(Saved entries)
----

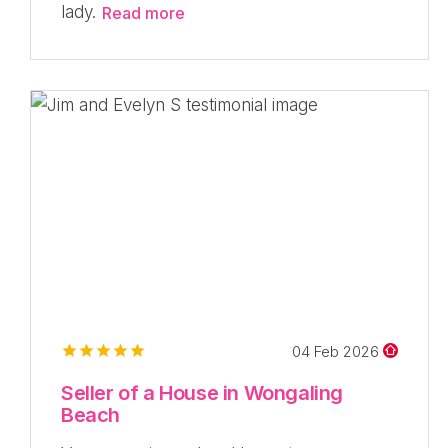
lady.
Read more
04 Feb 2026
Seller of a House in Wongaling
Beach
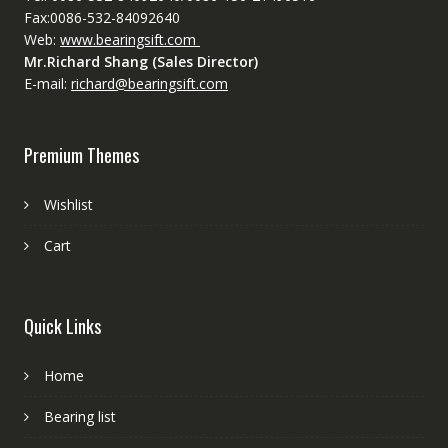
Fax:0086-532-84092640
Web:
www.bearingsift.com
Mr.Richard Shang (Sales Director)
E-mail:
richard@bearingsift.com
Premium Themes
Wishlist
Cart
Quick Links
Home
Bearing list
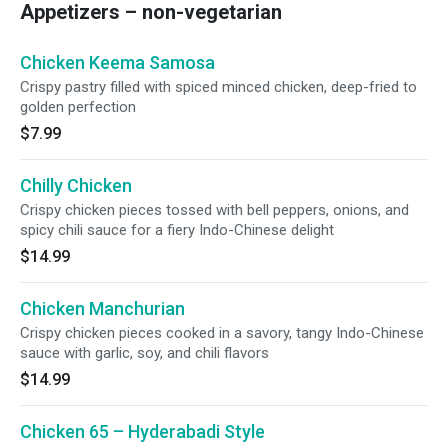
Appetizers – non-vegetarian
Chicken Keema Samosa
Crispy pastry filled with spiced minced chicken, deep-fried to
golden perfection
$7.99
Chilly Chicken
Crispy chicken pieces tossed with bell peppers, onions, and
spicy chili sauce for a fiery Indo-Chinese delight
$14.99
Chicken Manchurian
Crispy chicken pieces cooked in a savory, tangy Indo-Chinese
sauce with garlic, soy, and chili flavors
$14.99
Chicken 65 – Hyderabadi Style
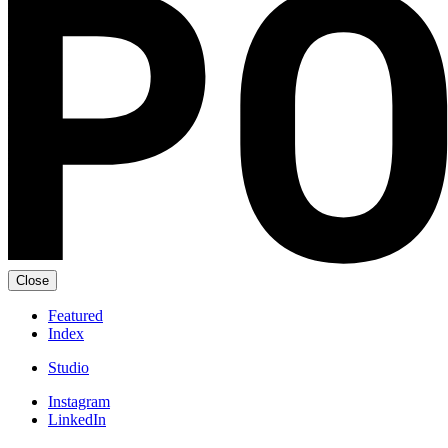
Close
Featured
Index
Studio
Instagram
LinkedIn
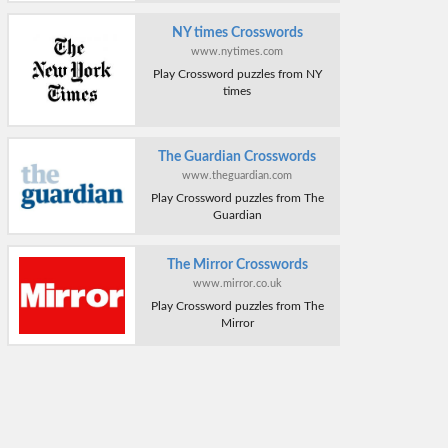
NY times Crosswords
www.nytimes.com
Play Crossword puzzles from NY
times
The Guardian Crosswords
www.theguardian.com
Play Crossword puzzles from The
Guardian
The Mirror Crosswords
www.mirror.co.uk
Play Crossword puzzles from The
Mirror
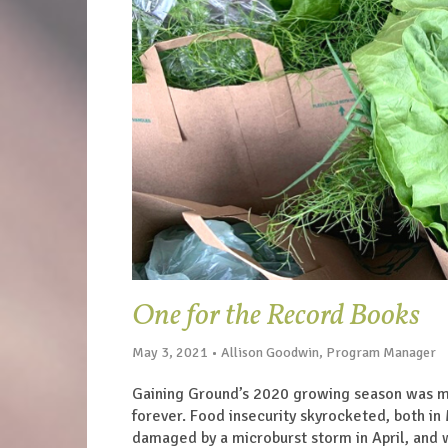
One for the Record Books
May 3, 2021 • Allison Goodwin, Program Manager
Gaining Ground’s 2020 growing season was me
forever. Food insecurity skyrocketed, both in
damaged by a microburst storm in April, and w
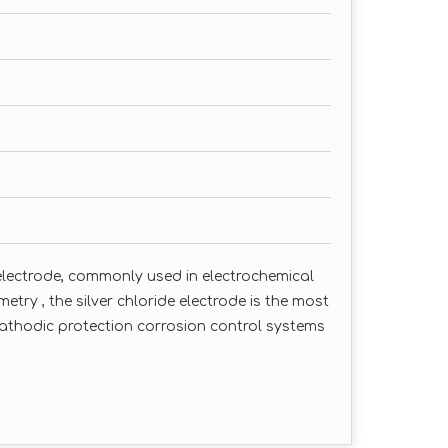
e electrode, commonly used in electrochemical
try , the silver chloride electrode is the most
cathodic protection corrosion control systems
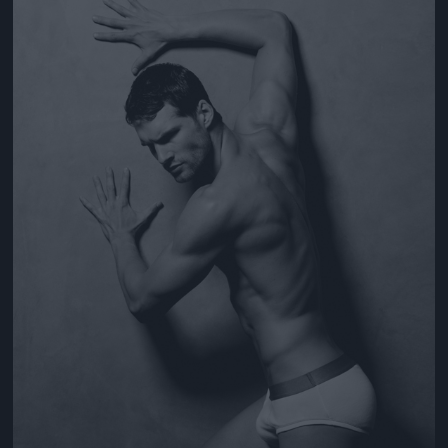
Jön még kép!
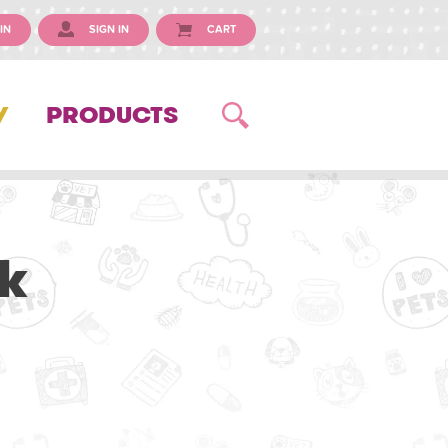
IN
SIGN IN
CART
Y
PRODUCTS
k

----

Task item
Only the number should be given: the count of lines in the entries that contain the string "with".

Written answer
3